§ Goal
Output every line of text in the records below as a JSON list of strings, one string per line and with blank lines skipped. Exclude the pictures from the list.

(Collection entries)
====================

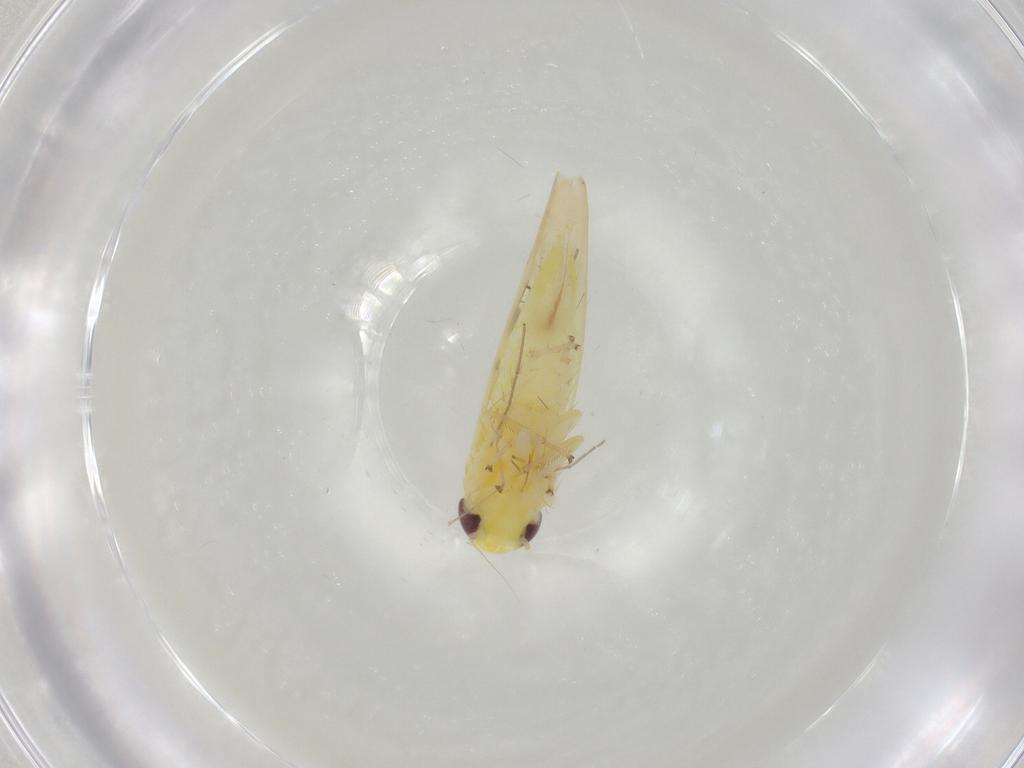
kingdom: Animalia
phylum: Arthropoda
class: Insecta
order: Hemiptera
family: Cicadellidae
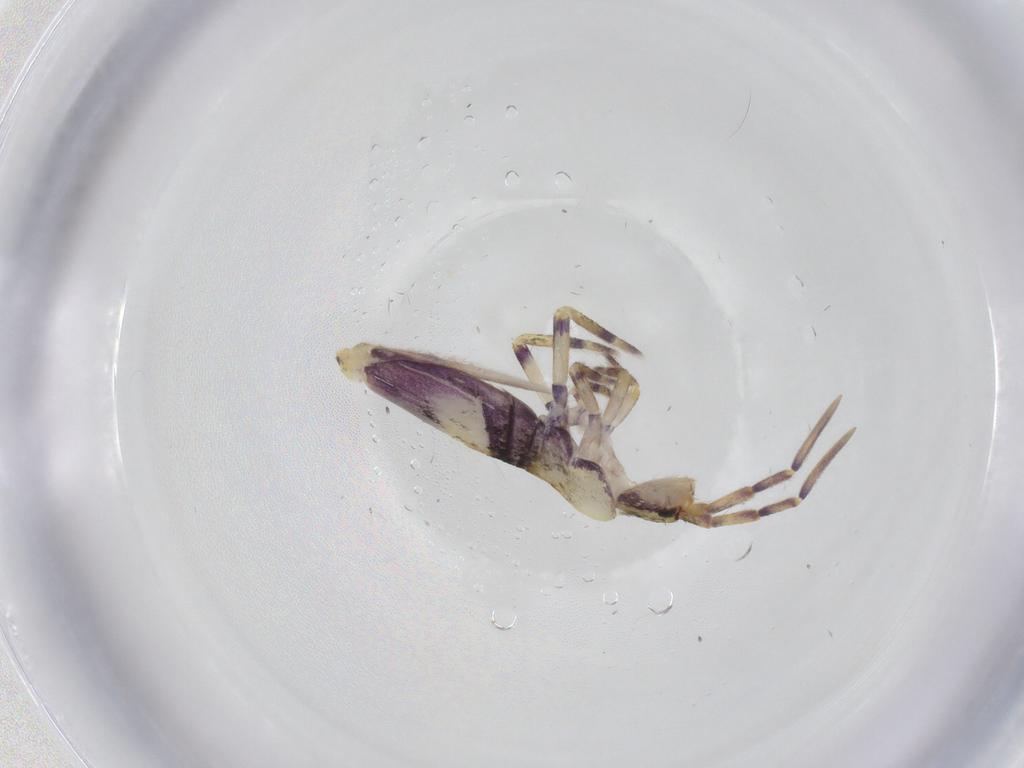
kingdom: Animalia
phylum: Arthropoda
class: Collembola
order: Entomobryomorpha
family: Entomobryidae
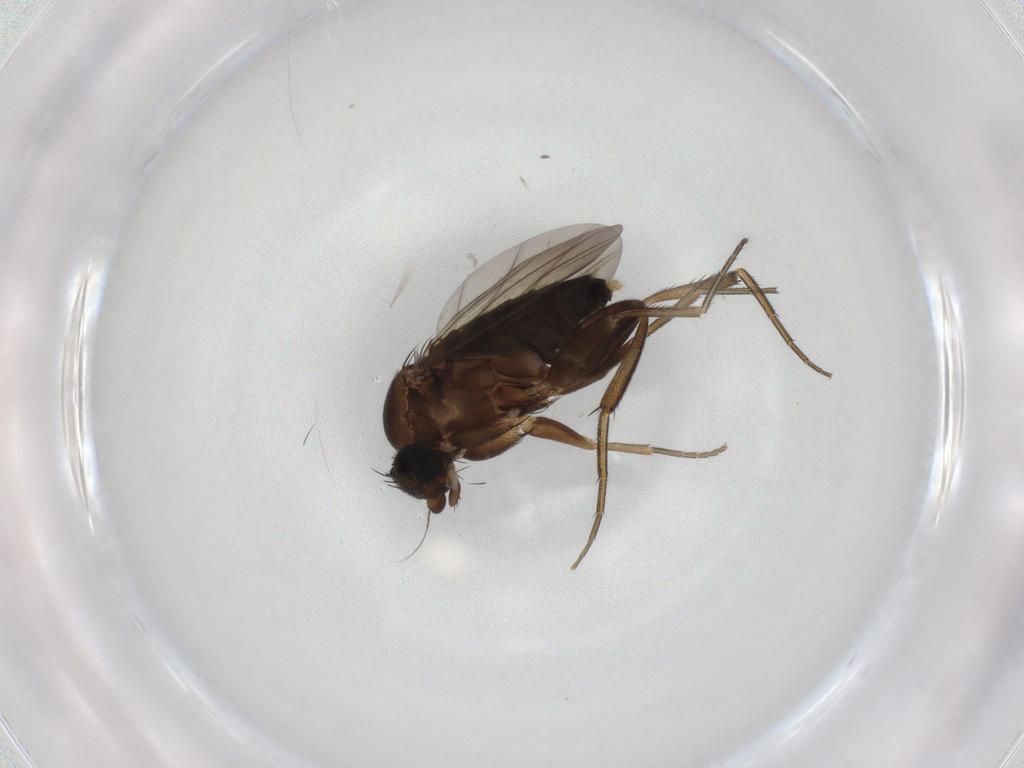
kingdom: Animalia
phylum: Arthropoda
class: Insecta
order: Diptera
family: Phoridae
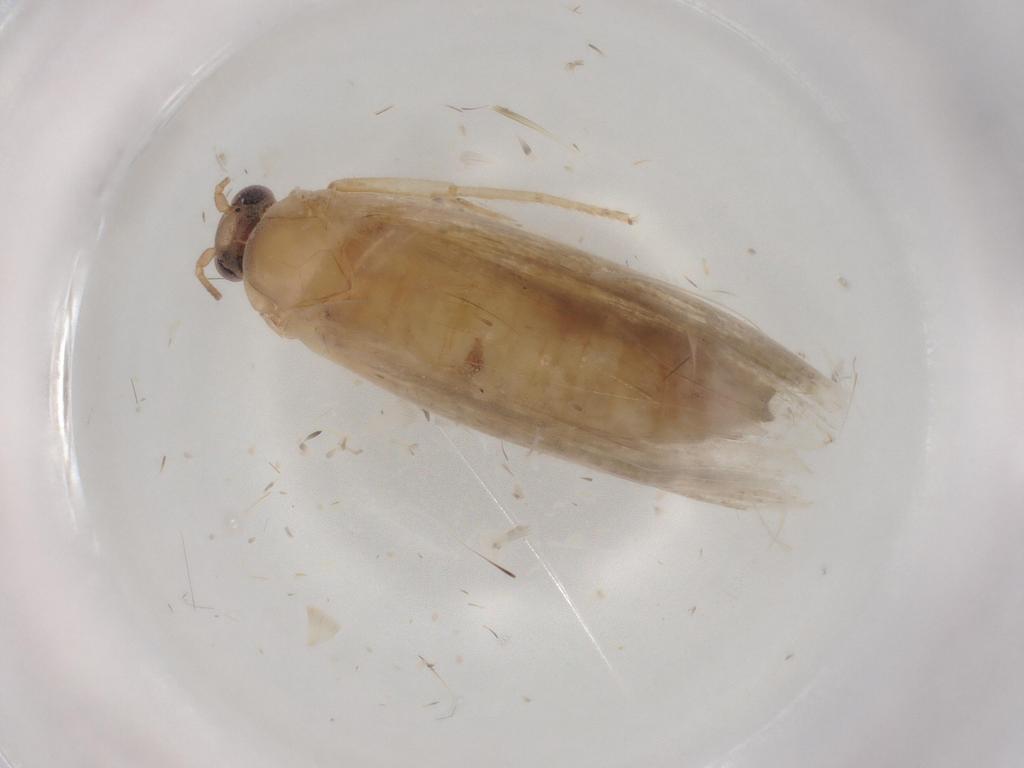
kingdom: Animalia
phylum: Arthropoda
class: Insecta
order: Lepidoptera
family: Tortricidae
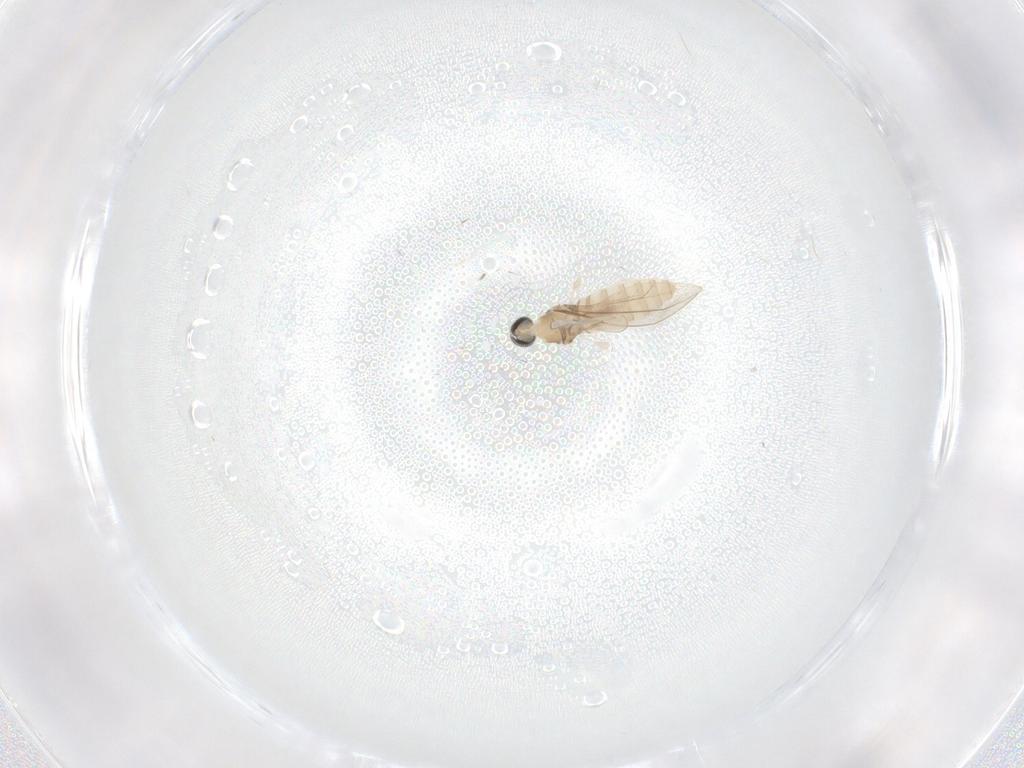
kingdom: Animalia
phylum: Arthropoda
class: Insecta
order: Diptera
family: Cecidomyiidae
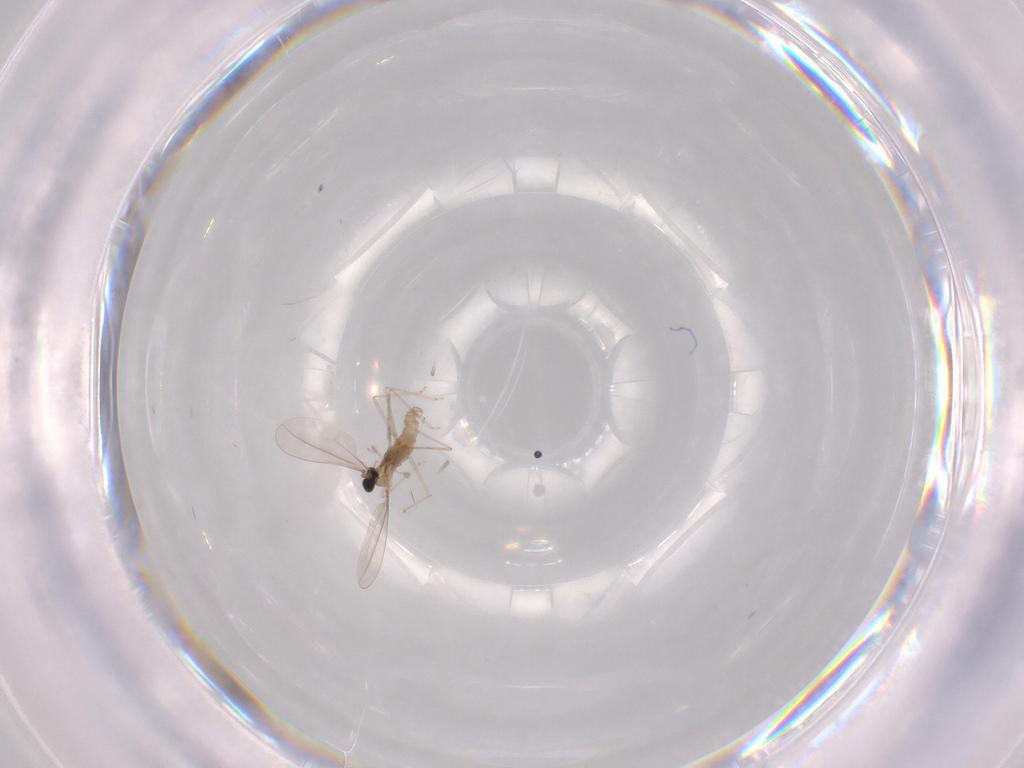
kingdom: Animalia
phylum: Arthropoda
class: Insecta
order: Diptera
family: Cecidomyiidae
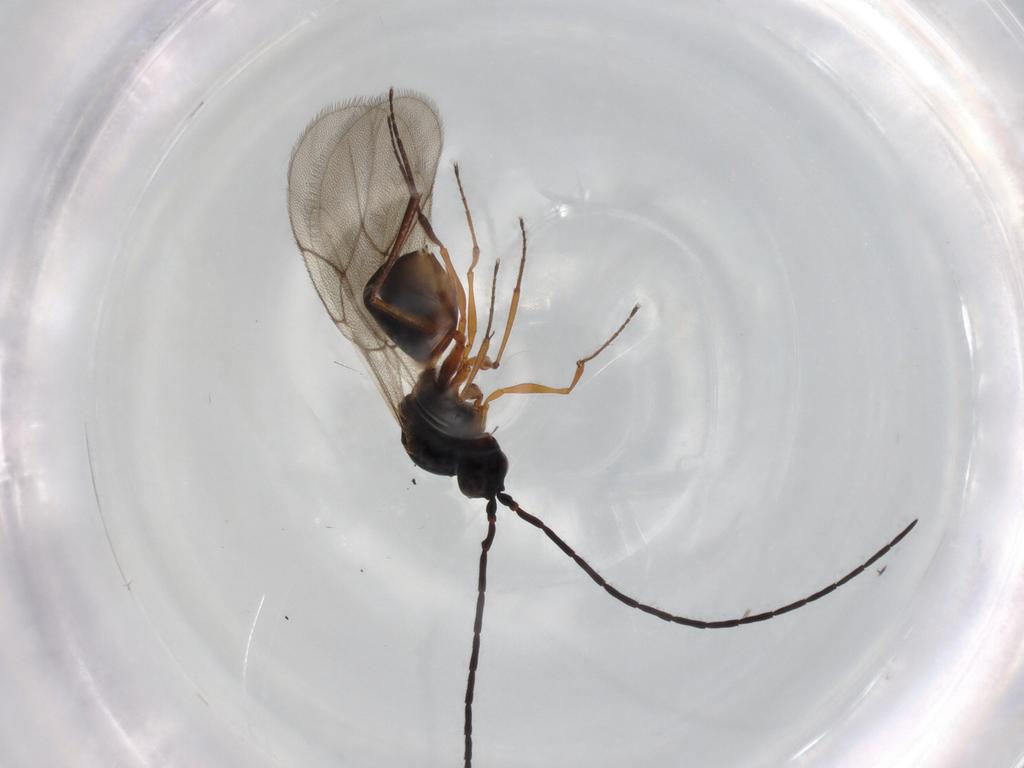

====================

§ Answer to the task
[
  "kingdom: Animalia",
  "phylum: Arthropoda",
  "class: Insecta",
  "order: Hemiptera",
  "family: Cicadellidae",
  "kingdom: Animalia",
  "phylum: Arthropoda",
  "class: Collembola",
  "order: Entomobryomorpha",
  "family: Entomobryidae",
  "kingdom: Animalia",
  "phylum: Arthropoda",
  "class: Insecta",
  "order: Diptera",
  "family: Phoridae",
  "kingdom: Animalia",
  "phylum: Arthropoda",
  "class: Insecta",
  "order: Lepidoptera",
  "family: Tortricidae",
  "kingdom: Animalia",
  "phylum: Arthropoda",
  "class: Insecta",
  "order: Diptera",
  "family: Cecidomyiidae",
  "kingdom: Animalia",
  "phylum: Arthropoda",
  "class: Insecta",
  "order: Diptera",
  "family: Cecidomyiidae"
]